Was man Werner Herzog sicher nicht vorwerfen kann: übergroße Bescheidenheit. Herzog erzählt in „Jeder für sich und Gott gegen alle“ sein Leben und lässt keinen Zweifel daran, dass es richtig war, genau so gelebt, all das erfahren, gegen all das gekämpft zu haben und wie ein Soldat im Dienste des Kinos immer weiterzumarschieren.
Ich kann mir vorstellen, dass dieser Gestus durchaus auch abschrecken kann, aber andererseits erzählt Herzog einfach die besten Geschichten – und hat so viele davon! Am stärksten wird seine erste Autobiographie, wenn Herzog von den nie realisierten Filmen spricht, von diesen vielen Ideen, die wahrscheinlich nicht mehr in sein Leben passen werden. Jeden einzelnen davon würde ich sofort anschauen wollen, egal ob es die immer gleichzeitig sprechenden britischen Zwillinge sind oder der Streifen mit Mike Tyson über alte fränkische Könige!
„Jeder für sich und Gott gegen alle“ ist dabei weniger schreiend komisch als Michael Cronins phänomenales Interviewbuch mit Herzog („Herzog On Herzog“, hiermit wärmstens empfohlen) und weniger existentialistisch als Herzogs Fitzcarraldo-Tagebuch „Conquest of the Useless“, sondern zugänglicher und auch vielschichtiger. Aber so unterhaltsam, dass ich sofort einen zweiten Band der Herzog’schen Lebensgeschichten lesen würde.
Favourite Quotes:
* Ich halte das 20. Jahrhundert in seiner Gesamtheit für einen Fehler.
* Ich war bei den Dreharbeiten zu „Echos aus einem düsteren Reich“ in der begehbaren Kühlkammer, wo französische Fallschirmeinheiten, als sie [Diktator] Bokassa vertrieben, den halben Innenminister, vielleicht war es auch ein anderer hochrangiger Politiker, tiefgefroren fanden.

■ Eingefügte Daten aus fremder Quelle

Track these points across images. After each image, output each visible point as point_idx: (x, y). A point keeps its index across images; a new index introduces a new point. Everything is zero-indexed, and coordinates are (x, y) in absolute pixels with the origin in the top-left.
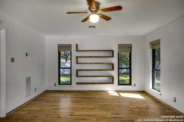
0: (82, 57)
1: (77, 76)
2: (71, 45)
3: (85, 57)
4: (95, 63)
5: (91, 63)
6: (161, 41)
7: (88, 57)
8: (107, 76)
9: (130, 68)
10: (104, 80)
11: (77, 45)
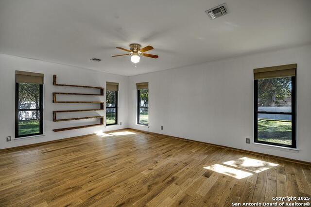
0: (64, 94)
1: (55, 120)
2: (43, 74)
3: (69, 94)
4: (83, 102)
5: (78, 102)
6: (149, 84)
7: (73, 94)
8: (94, 117)
9: (116, 107)
10: (91, 122)
11: (55, 77)
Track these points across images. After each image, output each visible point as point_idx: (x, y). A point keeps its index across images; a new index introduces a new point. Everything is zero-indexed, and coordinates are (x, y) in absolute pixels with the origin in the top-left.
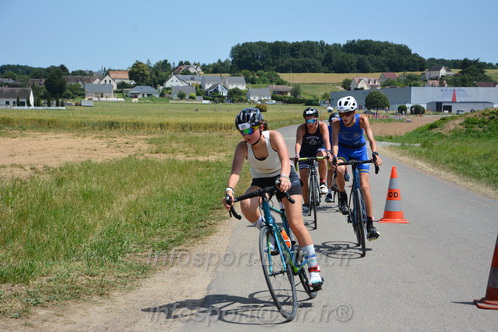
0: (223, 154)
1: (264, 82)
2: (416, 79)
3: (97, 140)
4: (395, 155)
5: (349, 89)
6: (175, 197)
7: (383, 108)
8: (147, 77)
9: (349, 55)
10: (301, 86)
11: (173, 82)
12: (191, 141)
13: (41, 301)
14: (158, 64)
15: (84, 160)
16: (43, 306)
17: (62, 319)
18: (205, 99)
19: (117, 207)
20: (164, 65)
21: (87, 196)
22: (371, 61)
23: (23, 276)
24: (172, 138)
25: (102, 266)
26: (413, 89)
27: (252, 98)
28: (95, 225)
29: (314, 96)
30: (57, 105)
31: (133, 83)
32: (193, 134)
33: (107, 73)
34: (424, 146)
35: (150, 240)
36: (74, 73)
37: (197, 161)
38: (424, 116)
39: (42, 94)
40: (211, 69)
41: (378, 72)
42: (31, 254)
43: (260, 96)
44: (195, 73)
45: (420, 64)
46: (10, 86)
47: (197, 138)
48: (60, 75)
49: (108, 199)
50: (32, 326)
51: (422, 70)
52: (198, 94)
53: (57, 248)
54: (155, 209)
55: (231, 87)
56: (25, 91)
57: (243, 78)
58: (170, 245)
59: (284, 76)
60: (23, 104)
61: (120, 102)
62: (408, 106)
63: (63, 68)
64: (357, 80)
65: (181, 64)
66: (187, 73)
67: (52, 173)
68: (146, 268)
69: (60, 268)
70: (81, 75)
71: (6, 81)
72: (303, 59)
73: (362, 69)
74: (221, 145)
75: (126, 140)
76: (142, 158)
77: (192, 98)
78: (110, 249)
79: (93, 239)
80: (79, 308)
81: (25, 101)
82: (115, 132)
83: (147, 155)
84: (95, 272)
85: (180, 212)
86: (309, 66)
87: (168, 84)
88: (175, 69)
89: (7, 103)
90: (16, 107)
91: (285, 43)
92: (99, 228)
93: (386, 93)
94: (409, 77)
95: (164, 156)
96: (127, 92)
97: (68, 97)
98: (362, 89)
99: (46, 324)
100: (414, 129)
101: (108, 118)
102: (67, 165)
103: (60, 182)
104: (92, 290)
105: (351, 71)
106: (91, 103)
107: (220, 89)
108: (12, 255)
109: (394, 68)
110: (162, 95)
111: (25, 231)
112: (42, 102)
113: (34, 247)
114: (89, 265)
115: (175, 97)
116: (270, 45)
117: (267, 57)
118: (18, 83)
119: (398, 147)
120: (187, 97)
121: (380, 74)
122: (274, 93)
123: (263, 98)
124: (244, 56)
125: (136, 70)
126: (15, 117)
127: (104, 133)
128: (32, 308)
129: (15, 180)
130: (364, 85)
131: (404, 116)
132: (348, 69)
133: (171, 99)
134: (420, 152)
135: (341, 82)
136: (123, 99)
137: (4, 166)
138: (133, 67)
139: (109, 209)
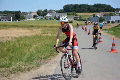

Er hing dort noch, wie man eine Schweinehälfte an der Ferse aufhängt. Bokassa hatte ihn wegen Hochverrats erschießen lassen und im Anschluss ein Bankett gegeben, bei dem seine Gäste den Innenminister aßen. Weil es aber nur etwa ein Dutzend Gäste waren, entschloss sich der Koch, nur den halben Minister zuzubereiten, die andere Hälfte fror er ein und hob sie auf.